Study co-author Professor Peter Gibbs, from Melbourne’s Walter and Eliza Hall Institute (WEHI), said blood tests that can detect the early stages of cancer, before symptoms are present, are urgently needed as cancer mortality rates are directly related to how advanced a cancer is at diagnosis.

“While screening tests for some cancers have already been developed, and are associated with earlier diagnosis and better outcomes, for many major tumour types there are no effective screening tests,” he said. “The currently available screening tests can also be unpleasant, have associated risks and uptake can be low. Significantly, each test can only screen for one cancer at a time.”

“If we are going to make progress in early cancer detection, we have to begin looking at it in a more realistic way, recognising that no test will detect all cancers,” added Professor Bert Vogelstein, a co-author on the study from Johns Hopkins.

“This test represents the next step in changing the focus of cancer research from late-stage disease to early disease, which I believe will be critical to reducing cancer deaths in the long term.”

The test was evaluated on 1005 patients with non-metastatic cancer from stages I to III and 812 healthy controls. The median overall sensitivity, or the ability to find cancer, was 70% and ranged from a high of 98% for ovarian cancer to a low of 33% for breast cancer.
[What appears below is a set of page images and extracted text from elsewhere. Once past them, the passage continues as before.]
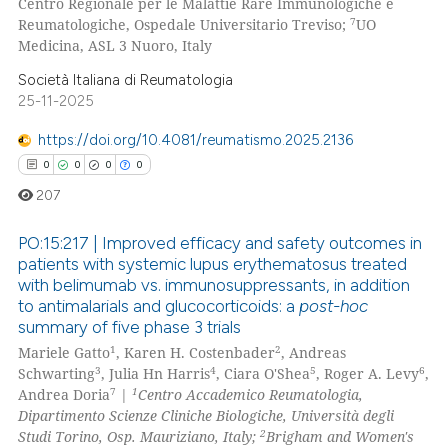
Centro Regionale per le Malattie Rare Immunologiche e
te shows how a scientific paper
7
Reumatologiche, Ospedale Universitario Treviso;
UO
 been cited by providing the
Medicina, ASL 3 Nuoro, Italy
text of the citation, a
Società Italiana di Reumatologia
ssification describing whether
25-11-2025
supports, mentions, or contrasts
https://doi.org/10.4081/reumatismo.2025.2136
 cited claim, and a label
0
0
0
0
icating in which section the
207
ation was made.
PO:15:217 | Improved efficacy and safety outcomes in
patients with systemic lupus erythematosus treated
with belimumab vs. immunosuppressants, in addition
0
Citing Publications
to antimalarials and glucocorticoids: a
post-hoc
0
Supporting
summary of five phase 3 trials
0
Mentioning
1
2
Mariele Gatto
, Karen H. Costenbader
, Andreas
3
4
5
6
Schwarting
, Julia Hn Harris
, Ciara O'Shea
, Roger A. Levy
,
0
Contrasting
7
1
Andrea Doria
|
Centro Accademico Reumatologia,
Dipartimento Scienze Cliniche Biologiche, Università degli
2
Studi Torino, Osp. Mauriziano, Italy;
Brigham and Women's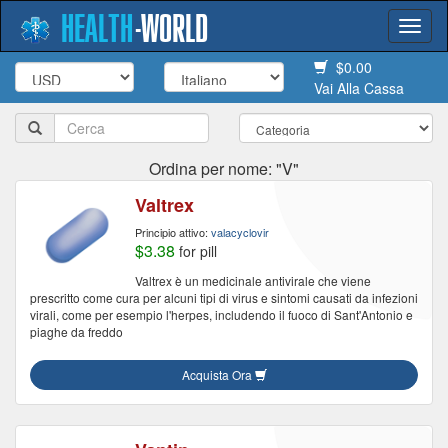
HEALTH
-
WORLD
Togg
navi
$0.00
Vai Alla Cassa
Ordina per nome: "V"
Valtrex
Principio attivo:
valacyclovir
$3.38
for pill
Valtrex è un medicinale antivirale che viene
prescritto come cura per alcuni tipi di virus e sintomi causati da infezioni
virali, come per esempio l'herpes, includendo il fuoco di Sant'Antonio e
piaghe da freddo
Acquista Ora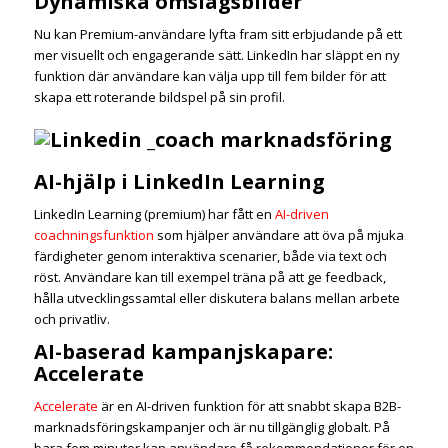
Dynamiska omslagsbilder
Nu kan Premium-användare lyfta fram sitt erbjudande på ett
mer visuellt och engagerande sätt. LinkedIn har släppt en ny
funktion där användare kan välja upp till fem bilder för att
skapa ett roterande bildspel på sin profil.
AI-hjälp i LinkedIn Learning
LinkedIn Learning (premium) har fått en
AI-driven
coachningsfunktion
som hjälper användare att öva på mjuka
färdigheter genom interaktiva scenarier, både via text och
röst. Användare kan till exempel träna på att ge feedback,
hålla utvecklingssamtal eller diskutera balans mellan arbete
och privatliv.
AI-baserad kampanjskapare:
Accelerate
Accelerate
är en AI-driven funktion för att snabbt skapa B2B-
marknadsföringskampanjer och är nu tillgänglig globalt. På
bara fem minuter kan användare få rekommendationer för en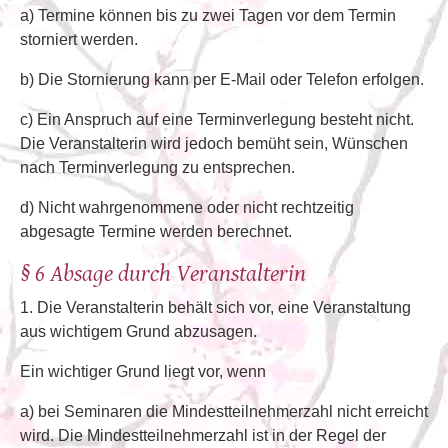
a) Termine können bis zu zwei Tagen vor dem Termin
storniert werden.
b) Die Stornierung kann per E-Mail oder Telefon erfolgen.
c) Ein Anspruch auf eine Terminverlegung besteht nicht.
Die Veranstalterin wird jedoch bemüht sein, Wünschen
nach Terminverlegung zu entsprechen.
d) Nicht wahrgenommene oder nicht rechtzeitig
abgesagte Termine werden berechnet.
§ 6 Absage durch Veranstalterin
1. Die Veranstalterin behält sich vor, eine Veranstaltung
aus wichtigem Grund abzusagen.
Ein wichtiger Grund liegt vor, wenn
a) bei Seminaren die Mindestteilnehmerzahl nicht erreicht
wird. Die Mindestteilnehmerzahl ist in der Regel der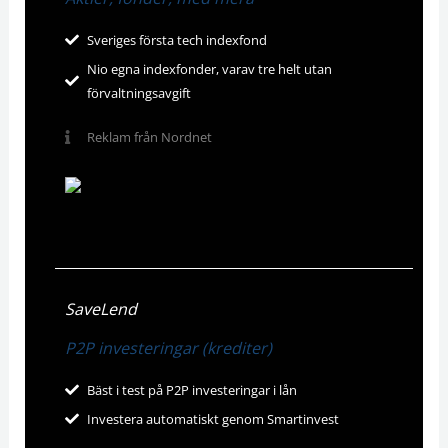
Sveriges första tech indexfond
Nio egna indexfonder, varav tre helt utan
förvaltningsavgift
Reklam från Nordnet
SaveLend
P2P investeringar (krediter)
Bäst i test på P2P investeringar i lån
Investera automatiskt genom Smartinvest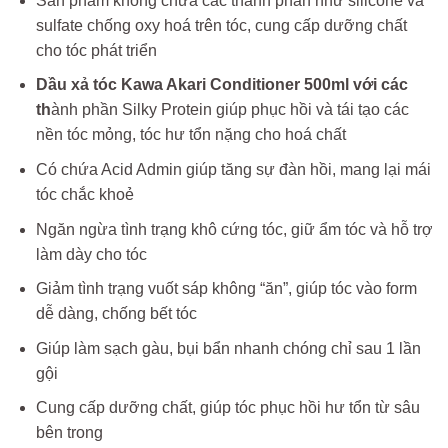
Sản phẩm không chứa các thành phần như silicone và
sulfate chống oxy hoá trên tóc, cung cấp dưỡng chất
cho tóc phát triển
Dầu xả tóc Kawa Akari Conditioner 500ml với các
th
ành phần Silky Protein giúp phục hồi và tái tạo các
nền tóc mỏng, tóc hư tổn nặng cho hoá chất
Có chứa Acid Admin giúp tăng sự đàn hồi, mang lại mái
tóc chắc khoẻ
Ngăn ngừa tình trạng khô cứng tóc, giữ ẩm tóc và hỗ trợ
làm dày cho tóc
Giảm tình trạng vuốt sáp không “ăn”, giúp tóc vào form
dễ dàng, chống bết tóc
Giúp làm sạch gàu, bụi bẩn nhanh chóng chỉ sau 1 lần
gội
Cung cấp dưỡng chất, giúp tóc phục hồi hư tổn từ sâu
bên trong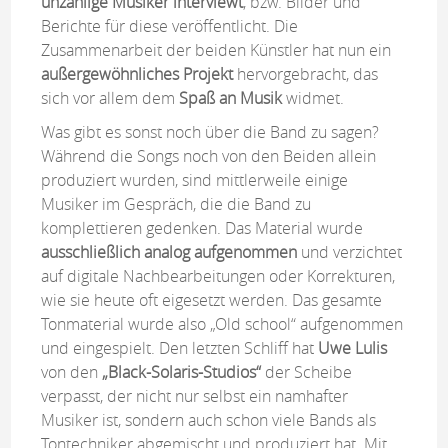
unzählige Musiker interviewt
, bzw. Bilder und
Berichte für diese veröffentlicht. Die
Zusammenarbeit der beiden Künstler hat nun ein
außergewöhnliches Projekt
hervorgebracht, das
sich vor allem dem
Spaß an Musik
widmet.
Was gibt es sonst noch über die Band zu sagen?
Während die Songs noch von den Beiden allein
produziert wurden, sind mittlerweile einige
Musiker im Gespräch, die die Band zu
komplettieren gedenken. Das Material wurde
ausschließlich analog aufgenommen
und verzichtet
auf digitale Nachbearbeitungen oder Korrekturen,
wie sie heute oft eigesetzt werden. Das gesamte
Tonmaterial wurde also „Old school“ aufgenommen
und eingespielt. Den letzten Schliff hat
Uwe Lulis
von den
„Black-Solaris-Studios“
der Scheibe
verpasst, der nicht nur selbst ein namhafter
Musiker ist, sondern auch schon viele Bands als
Tontechniker abgemischt und produziert hat. Mit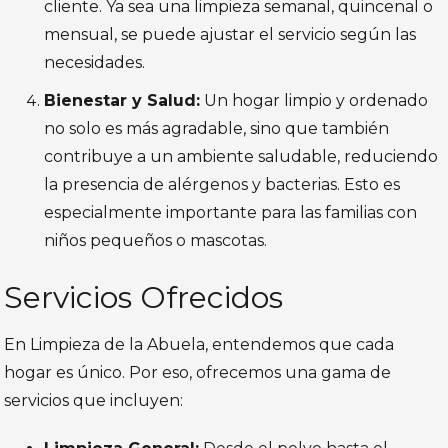
cliente. Ya sea una limpieza semanal, quincenal o
mensual, se puede ajustar el servicio según las
necesidades.
Bienestar y Salud:
Un hogar limpio y ordenado
no solo es más agradable, sino que también
contribuye a un ambiente saludable, reduciendo
la presencia de alérgenos y bacterias. Esto es
especialmente importante para las familias con
niños pequeños o mascotas.
Servicios Ofrecidos
En Limpieza de la Abuela, entendemos que cada
hogar es único. Por eso, ofrecemos una gama de
servicios que incluyen:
For the five cancers that have no screening tests — ovarian, liver, stomach, pancreatic and oesophageal — sensitivity ranged from 69–98%. Specificity was greater than 99%, meaning that less than 1% of controls had a false positive result from the test.

“Very high specificity was essential because false-positive results can subject patients to unnecessary invasive follow-up tests and procedures to confirm the presence of cancer,” said Johns Hopkins Professor Kenneth Kinzler, a co-author on the study.

WEHI Associate Professor Jeanne Tie, a co-author on the study, said CancerSEEK has the potential to be a one-stop, safe screening test for multiple tumour types that would likely otherwise go undetected.

“For the first time we have the promise of a screening test that will lead to earlier diagnosis and improved survival outcomes for many tumour types that are major contributors to cancer deaths in our community,” she said.

CancerSEEK can, in principle, be administered by primary care providers at the time of other routine blood work. With larger studies currently underway, the investigators envision that the test will eventually cost less than US$500.